> What is being asked
In the rows below, transcribe word for word the lines starting at the one containing "Si requis les" and ending at the one containing "#### Relay/Solenoid Setup", with both of those lines included. Leave the pictures out of your answer.

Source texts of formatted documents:
Segment Open

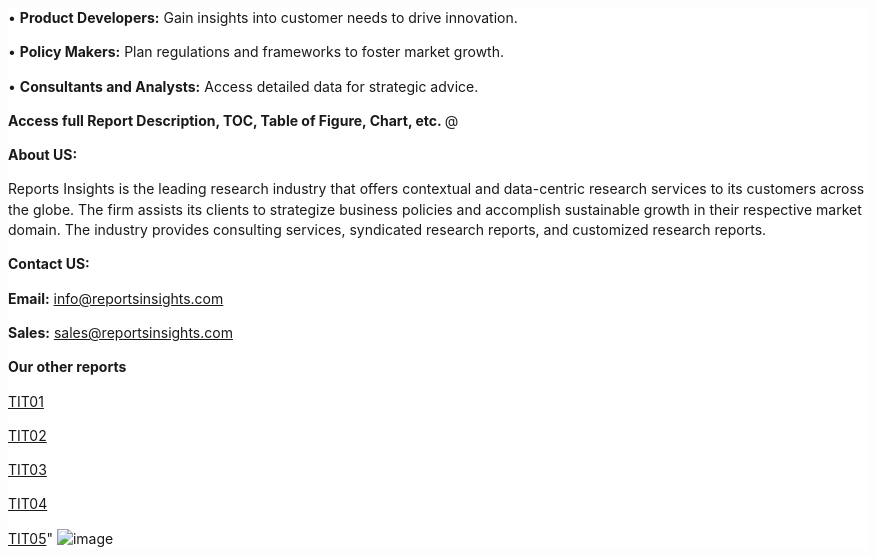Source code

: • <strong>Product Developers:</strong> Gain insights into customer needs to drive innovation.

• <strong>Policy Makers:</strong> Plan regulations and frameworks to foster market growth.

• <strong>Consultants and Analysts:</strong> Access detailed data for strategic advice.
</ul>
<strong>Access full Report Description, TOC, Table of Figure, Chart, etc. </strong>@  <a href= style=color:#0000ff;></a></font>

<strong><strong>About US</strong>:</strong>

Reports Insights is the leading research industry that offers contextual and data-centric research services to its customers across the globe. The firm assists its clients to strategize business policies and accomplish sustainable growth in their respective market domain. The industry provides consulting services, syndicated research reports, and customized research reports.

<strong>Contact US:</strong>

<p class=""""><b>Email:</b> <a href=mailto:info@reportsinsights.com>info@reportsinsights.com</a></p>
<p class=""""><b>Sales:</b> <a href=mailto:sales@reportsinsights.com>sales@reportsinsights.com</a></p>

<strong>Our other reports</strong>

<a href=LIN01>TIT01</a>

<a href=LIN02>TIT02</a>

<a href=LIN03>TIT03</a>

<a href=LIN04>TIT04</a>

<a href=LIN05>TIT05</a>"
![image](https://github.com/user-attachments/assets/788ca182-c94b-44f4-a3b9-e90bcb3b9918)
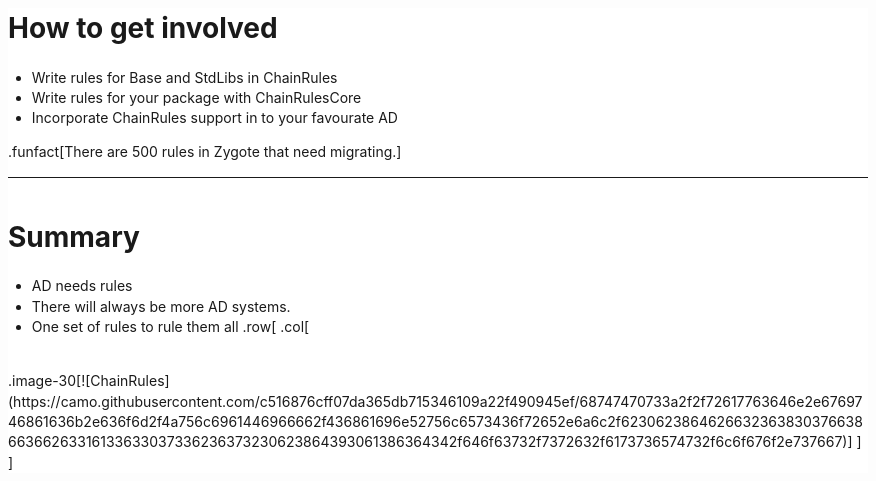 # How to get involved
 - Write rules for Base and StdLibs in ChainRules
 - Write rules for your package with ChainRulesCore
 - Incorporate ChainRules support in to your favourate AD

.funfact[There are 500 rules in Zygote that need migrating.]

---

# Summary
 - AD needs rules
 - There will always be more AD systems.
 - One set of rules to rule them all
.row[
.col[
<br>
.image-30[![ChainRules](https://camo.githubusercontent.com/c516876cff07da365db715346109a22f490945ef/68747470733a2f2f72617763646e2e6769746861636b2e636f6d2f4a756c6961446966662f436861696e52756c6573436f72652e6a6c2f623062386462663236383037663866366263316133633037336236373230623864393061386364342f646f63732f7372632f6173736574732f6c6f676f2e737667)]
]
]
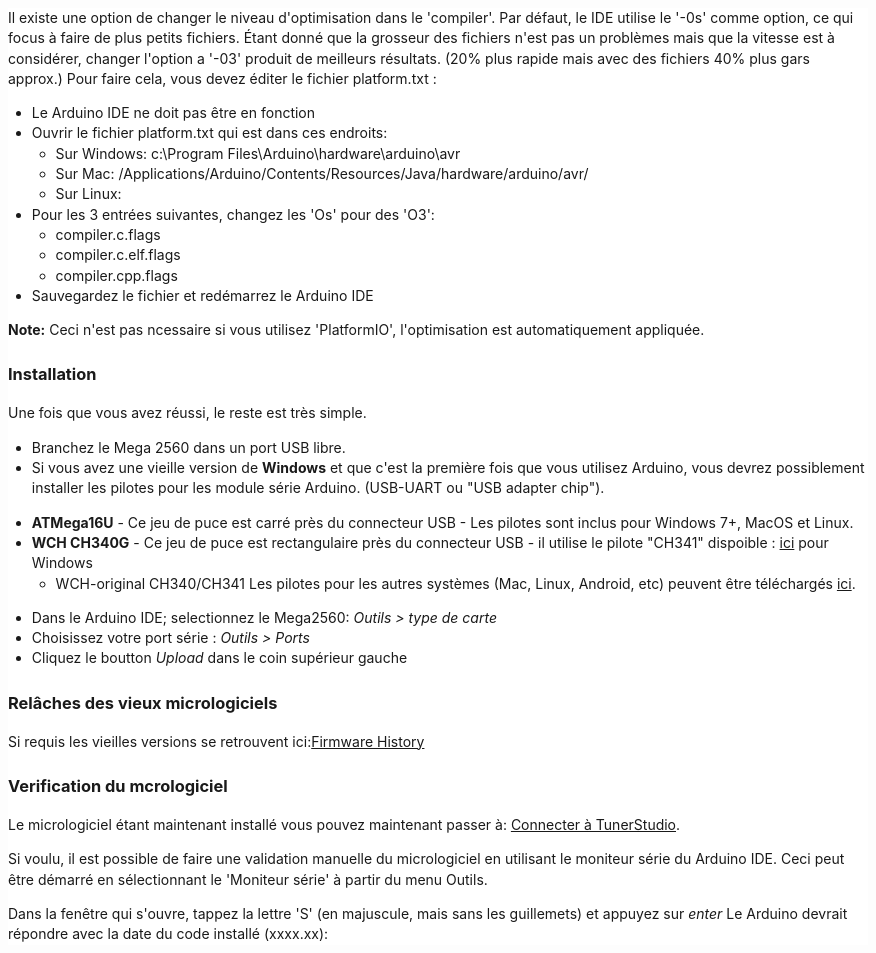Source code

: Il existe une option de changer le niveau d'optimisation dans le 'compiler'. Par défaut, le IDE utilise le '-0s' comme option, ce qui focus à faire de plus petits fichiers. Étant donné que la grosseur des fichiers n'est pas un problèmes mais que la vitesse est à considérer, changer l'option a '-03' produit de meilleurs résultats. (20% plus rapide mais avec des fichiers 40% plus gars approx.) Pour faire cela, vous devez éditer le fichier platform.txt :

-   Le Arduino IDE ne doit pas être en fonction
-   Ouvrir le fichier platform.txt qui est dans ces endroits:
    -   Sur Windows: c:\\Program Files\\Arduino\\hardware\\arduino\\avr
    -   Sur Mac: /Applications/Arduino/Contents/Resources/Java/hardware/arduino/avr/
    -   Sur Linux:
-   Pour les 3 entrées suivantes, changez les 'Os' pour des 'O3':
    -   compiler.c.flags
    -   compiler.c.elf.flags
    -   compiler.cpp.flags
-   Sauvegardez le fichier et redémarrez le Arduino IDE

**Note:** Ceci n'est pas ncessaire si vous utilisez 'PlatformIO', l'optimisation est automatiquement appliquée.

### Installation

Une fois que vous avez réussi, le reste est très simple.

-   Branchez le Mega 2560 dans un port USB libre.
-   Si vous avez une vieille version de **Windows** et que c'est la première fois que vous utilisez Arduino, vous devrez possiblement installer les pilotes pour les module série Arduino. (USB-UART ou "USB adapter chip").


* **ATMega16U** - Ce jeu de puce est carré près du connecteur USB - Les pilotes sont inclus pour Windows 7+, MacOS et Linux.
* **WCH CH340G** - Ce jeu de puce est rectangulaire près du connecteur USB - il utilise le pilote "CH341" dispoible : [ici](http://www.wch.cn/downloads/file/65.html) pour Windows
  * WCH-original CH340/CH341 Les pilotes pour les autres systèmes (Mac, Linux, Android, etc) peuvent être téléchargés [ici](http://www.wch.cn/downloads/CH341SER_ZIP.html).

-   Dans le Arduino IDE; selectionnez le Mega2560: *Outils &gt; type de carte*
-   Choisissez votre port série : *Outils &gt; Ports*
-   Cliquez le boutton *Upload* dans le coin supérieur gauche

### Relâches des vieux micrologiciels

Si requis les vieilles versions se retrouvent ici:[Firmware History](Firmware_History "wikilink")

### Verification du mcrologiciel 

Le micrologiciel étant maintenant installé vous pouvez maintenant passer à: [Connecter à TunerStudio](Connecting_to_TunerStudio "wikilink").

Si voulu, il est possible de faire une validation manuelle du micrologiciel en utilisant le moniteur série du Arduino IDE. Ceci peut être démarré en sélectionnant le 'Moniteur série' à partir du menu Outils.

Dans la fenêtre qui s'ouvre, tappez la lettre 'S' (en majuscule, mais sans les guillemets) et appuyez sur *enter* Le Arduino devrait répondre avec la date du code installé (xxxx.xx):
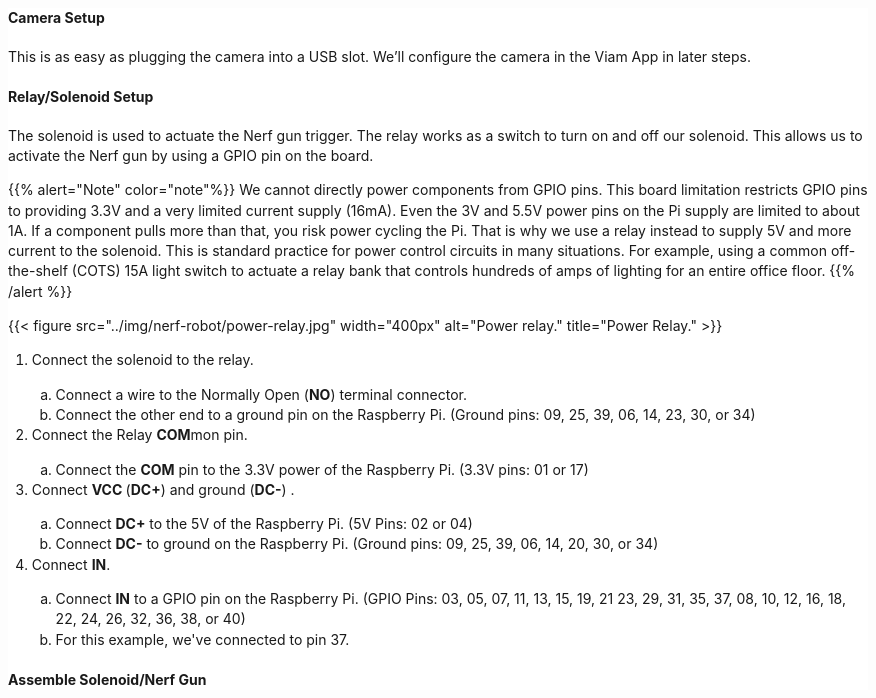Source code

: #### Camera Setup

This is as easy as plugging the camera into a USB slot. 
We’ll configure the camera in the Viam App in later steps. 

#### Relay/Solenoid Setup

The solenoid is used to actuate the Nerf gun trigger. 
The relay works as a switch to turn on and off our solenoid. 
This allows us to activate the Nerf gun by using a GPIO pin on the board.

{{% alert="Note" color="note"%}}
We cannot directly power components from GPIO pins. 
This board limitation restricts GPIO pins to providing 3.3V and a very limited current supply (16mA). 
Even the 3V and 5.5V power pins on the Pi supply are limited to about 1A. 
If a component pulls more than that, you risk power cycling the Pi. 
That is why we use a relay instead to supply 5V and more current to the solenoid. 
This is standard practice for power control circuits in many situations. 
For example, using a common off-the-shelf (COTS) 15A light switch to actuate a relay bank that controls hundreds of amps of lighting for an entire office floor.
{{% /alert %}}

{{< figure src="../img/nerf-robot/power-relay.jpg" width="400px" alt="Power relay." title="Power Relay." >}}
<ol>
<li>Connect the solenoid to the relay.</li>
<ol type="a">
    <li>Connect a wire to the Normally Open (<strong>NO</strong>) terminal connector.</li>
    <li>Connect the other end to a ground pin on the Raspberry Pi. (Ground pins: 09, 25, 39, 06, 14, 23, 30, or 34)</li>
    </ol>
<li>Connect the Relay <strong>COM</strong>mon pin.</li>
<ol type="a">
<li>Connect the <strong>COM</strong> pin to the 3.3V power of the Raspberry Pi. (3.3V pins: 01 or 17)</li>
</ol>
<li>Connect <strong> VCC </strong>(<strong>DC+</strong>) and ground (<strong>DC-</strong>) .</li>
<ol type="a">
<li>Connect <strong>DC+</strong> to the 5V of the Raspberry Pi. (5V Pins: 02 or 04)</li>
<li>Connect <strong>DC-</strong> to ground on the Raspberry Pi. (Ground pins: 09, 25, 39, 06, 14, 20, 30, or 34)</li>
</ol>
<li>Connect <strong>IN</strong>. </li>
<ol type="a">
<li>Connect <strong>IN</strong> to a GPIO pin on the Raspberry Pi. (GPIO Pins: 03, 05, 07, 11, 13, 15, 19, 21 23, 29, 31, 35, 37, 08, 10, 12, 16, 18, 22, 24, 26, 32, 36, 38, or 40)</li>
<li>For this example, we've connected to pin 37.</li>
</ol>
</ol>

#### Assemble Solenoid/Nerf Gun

Segment Closed

> Finished task
Si requis les vieilles versions se retrouvent ici:[Firmware History](Firmware_History "wikilink")

### Verification du mcrologiciel 

Le micrologiciel étant maintenant installé vous pouvez maintenant passer à: [Connecter à TunerStudio](Connecting_to_TunerStudio "wikilink").

Si voulu, il est possible de faire une validation manuelle du micrologiciel en utilisant le moniteur série du Arduino IDE. Ceci peut être démarré en sélectionnant le 'Moniteur série' à partir du menu Outils.

Dans la fenêtre qui s'ouvre, tappez la lettre 'S' (en majuscule, mais sans les guillemets) et appuyez sur *enter* Le Arduino devrait répondre avec la date du code installé (xxxx.xx):
Source code

: #### Camera Setup

This is as easy as plugging the camera into a USB slot. 
We’ll configure the camera in the Viam App in later steps. 

#### Relay/Solenoid Setup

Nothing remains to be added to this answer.